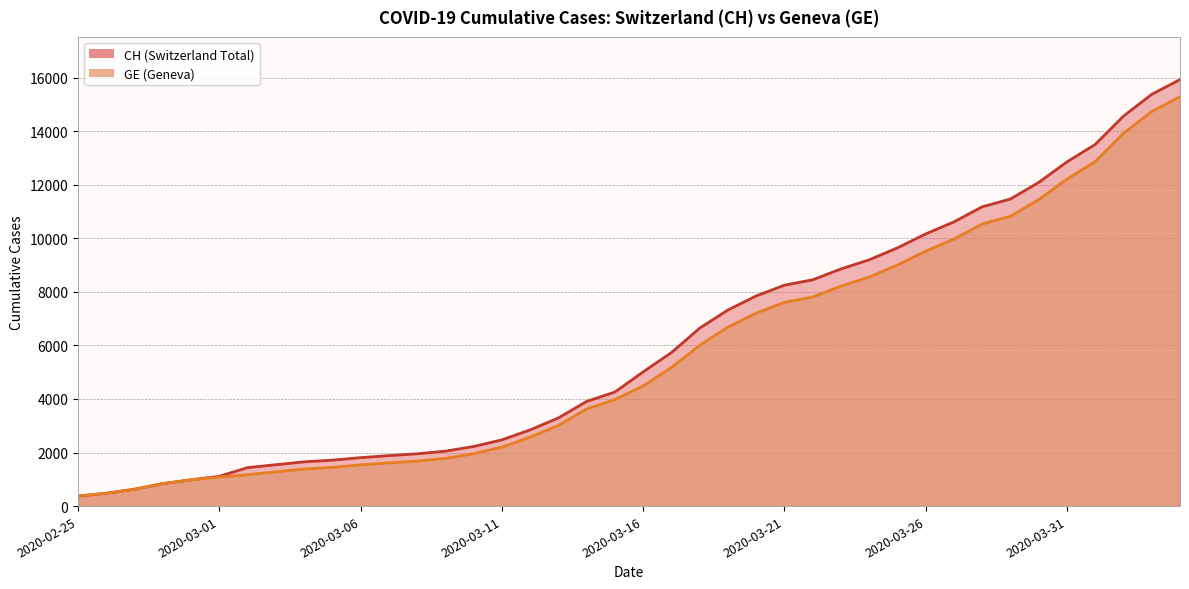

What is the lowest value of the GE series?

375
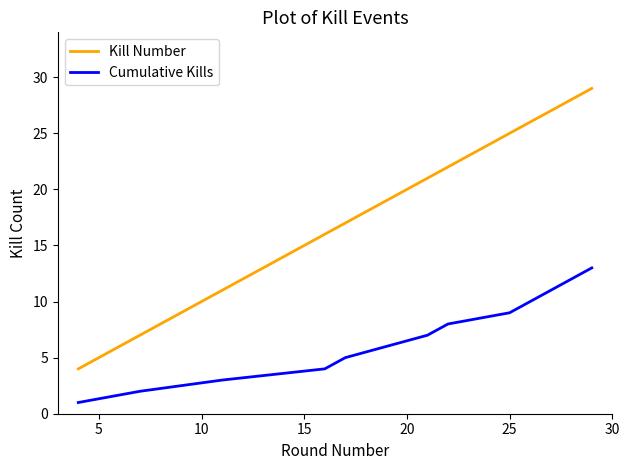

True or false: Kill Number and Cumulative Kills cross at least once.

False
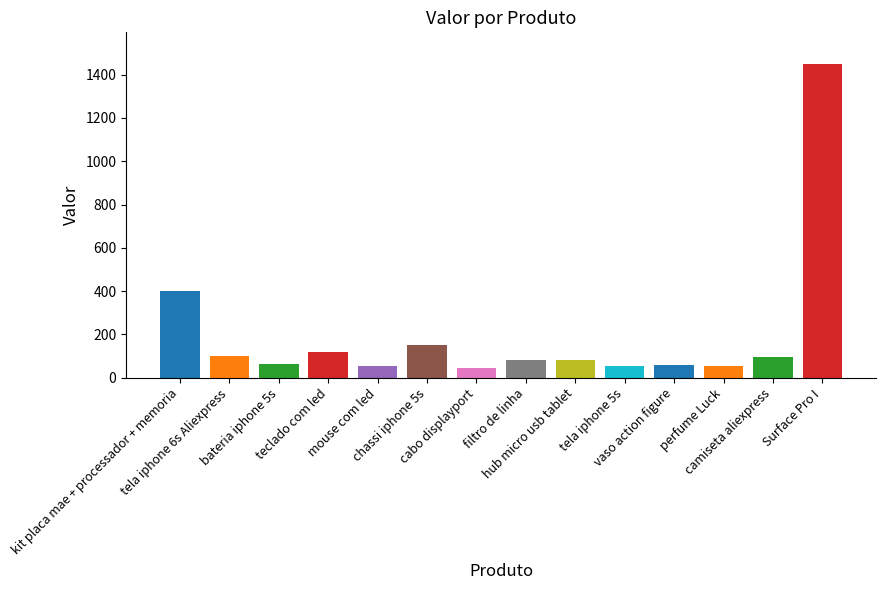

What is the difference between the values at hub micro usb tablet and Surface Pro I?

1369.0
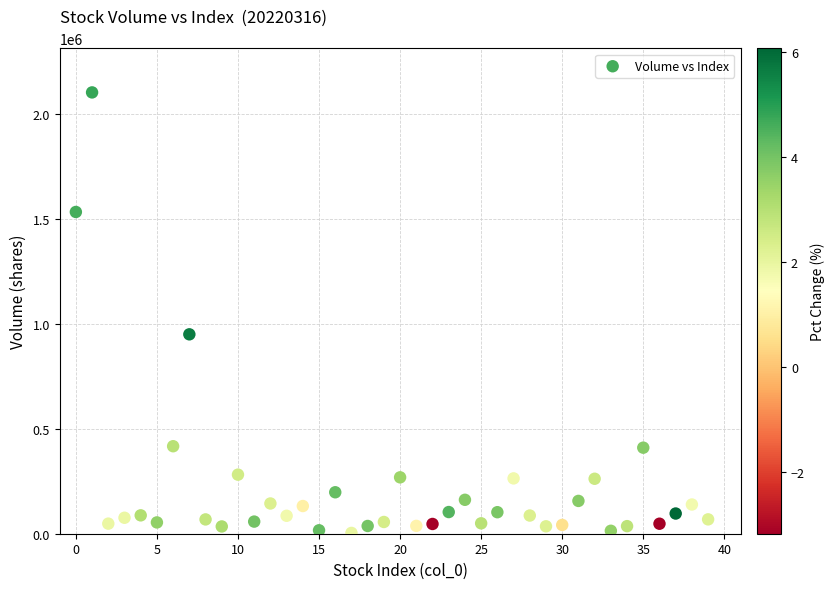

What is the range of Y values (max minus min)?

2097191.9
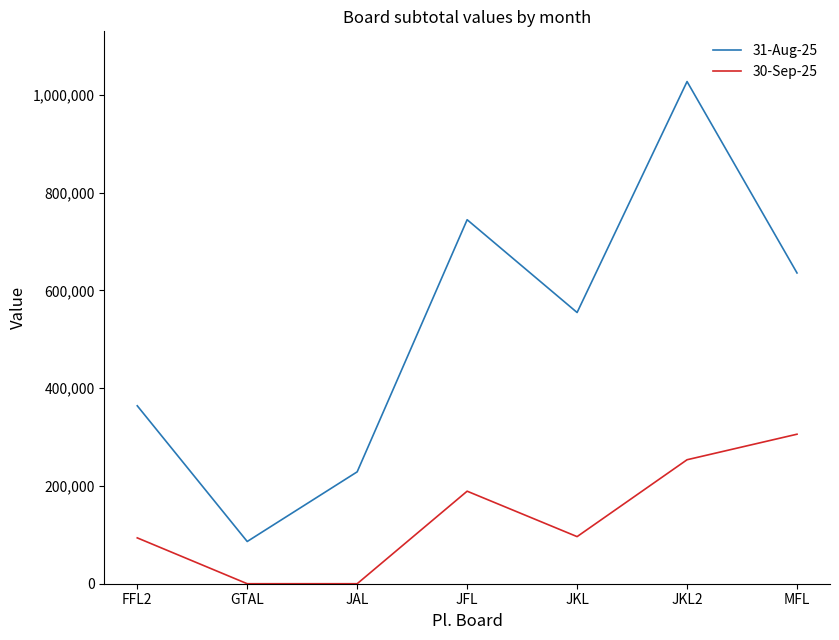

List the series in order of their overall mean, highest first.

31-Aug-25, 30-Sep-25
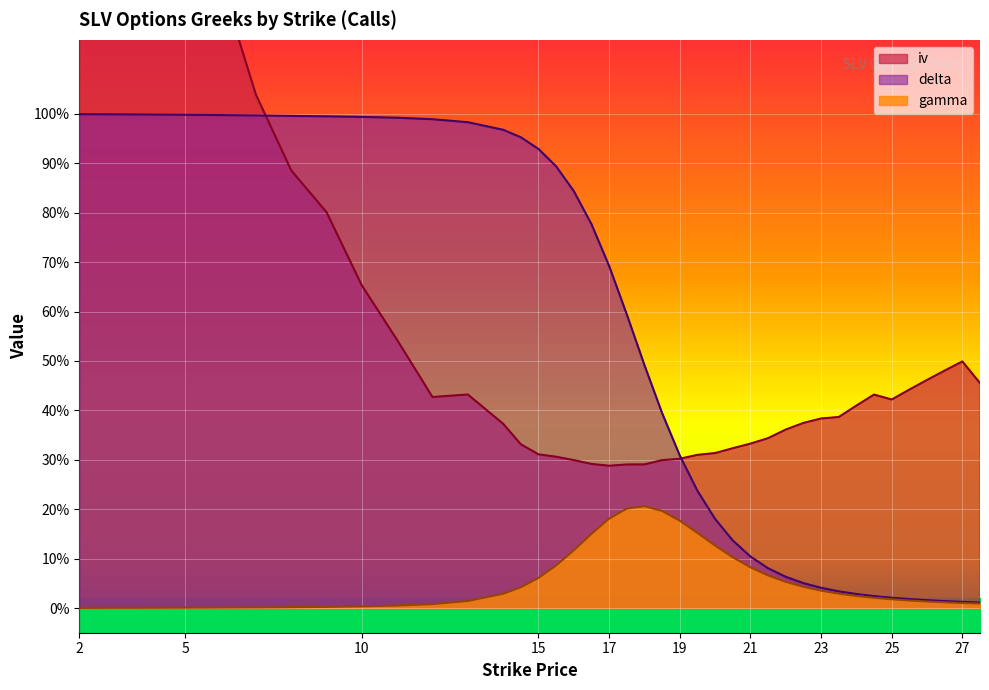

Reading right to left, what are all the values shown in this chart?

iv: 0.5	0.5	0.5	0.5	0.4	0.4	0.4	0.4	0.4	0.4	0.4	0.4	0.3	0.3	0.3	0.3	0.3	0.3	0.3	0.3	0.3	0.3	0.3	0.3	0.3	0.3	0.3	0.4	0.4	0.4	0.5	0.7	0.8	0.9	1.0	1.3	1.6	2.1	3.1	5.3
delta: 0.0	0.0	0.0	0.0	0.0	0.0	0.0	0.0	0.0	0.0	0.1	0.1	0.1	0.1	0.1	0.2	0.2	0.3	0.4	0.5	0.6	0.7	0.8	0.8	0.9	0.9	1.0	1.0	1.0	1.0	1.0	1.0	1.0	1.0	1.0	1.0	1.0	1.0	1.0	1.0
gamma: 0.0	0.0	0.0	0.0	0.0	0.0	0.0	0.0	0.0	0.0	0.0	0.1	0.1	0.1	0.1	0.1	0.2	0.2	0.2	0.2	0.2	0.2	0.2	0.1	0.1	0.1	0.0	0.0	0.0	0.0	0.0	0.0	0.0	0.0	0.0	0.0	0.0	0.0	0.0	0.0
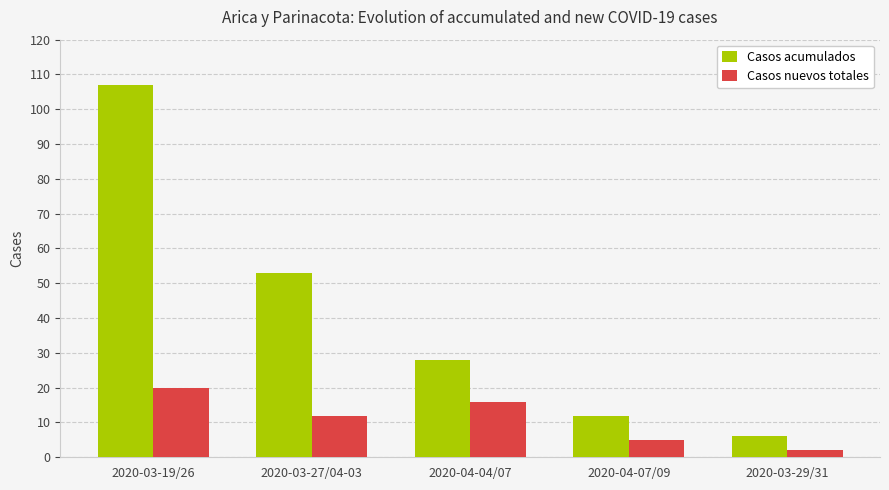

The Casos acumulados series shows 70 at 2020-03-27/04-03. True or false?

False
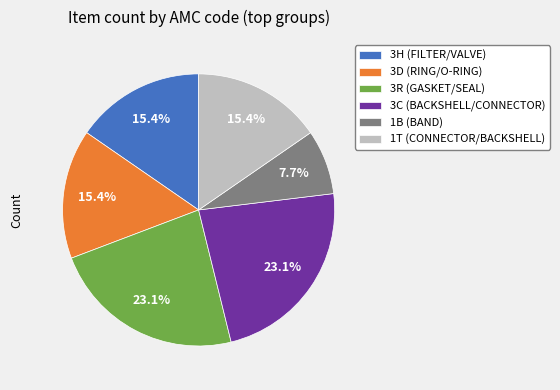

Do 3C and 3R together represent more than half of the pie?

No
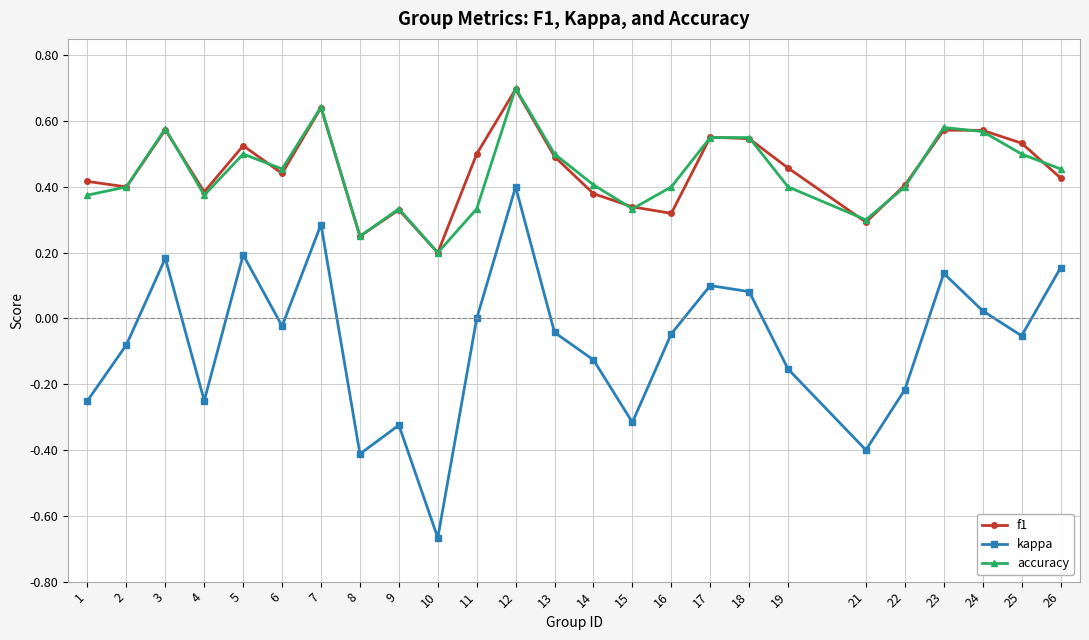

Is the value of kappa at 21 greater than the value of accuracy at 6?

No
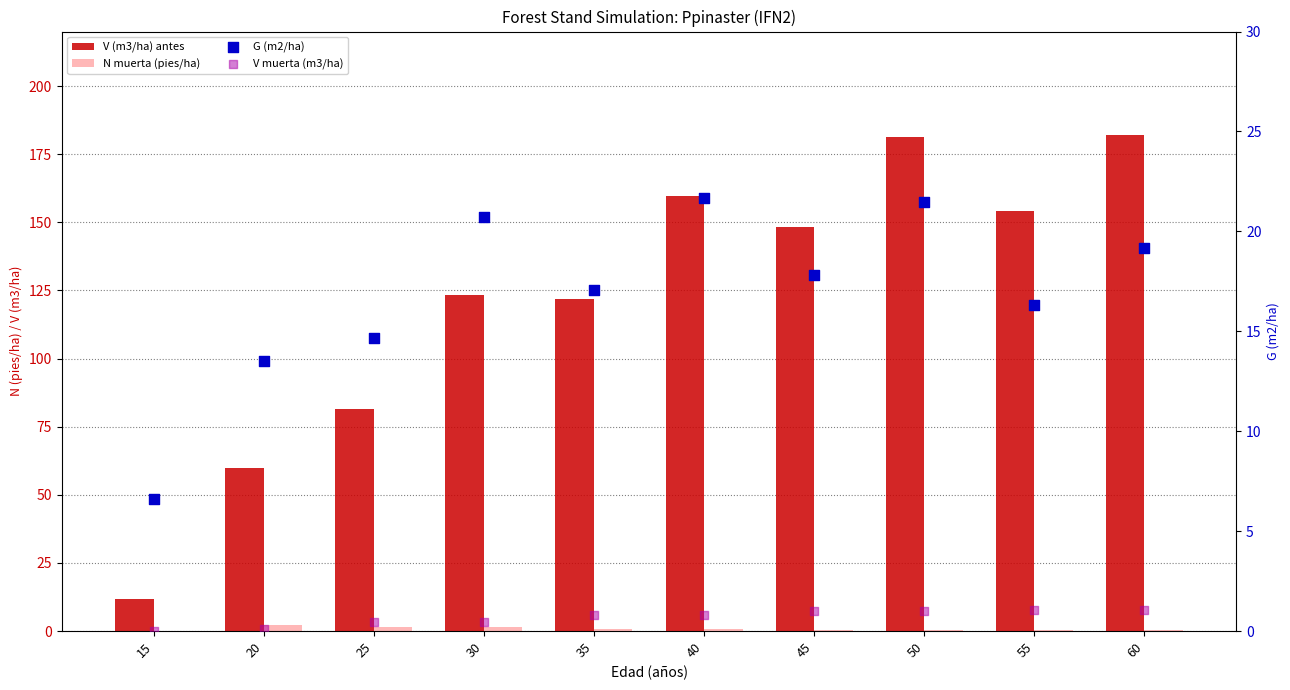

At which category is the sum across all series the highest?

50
+ + + +
[TASK TO CARRY OUT]
Copy the entries from the line containing "The Casos acumulados" through the end of the entries, inclusive, renaming "series" to "trace" and keeping everything else the same. Leave the pictures out.

[RESULT OF THIS EXERCISE]
The Casos acumulados trace shows 70 at 2020-03-27/04-03. True or false?

False

Do 3C and 3R together represent more than half of the pie?

No

Is the value of kappa at 21 greater than the value of accuracy at 6?

No

At which category is the sum across all trace the highest?

50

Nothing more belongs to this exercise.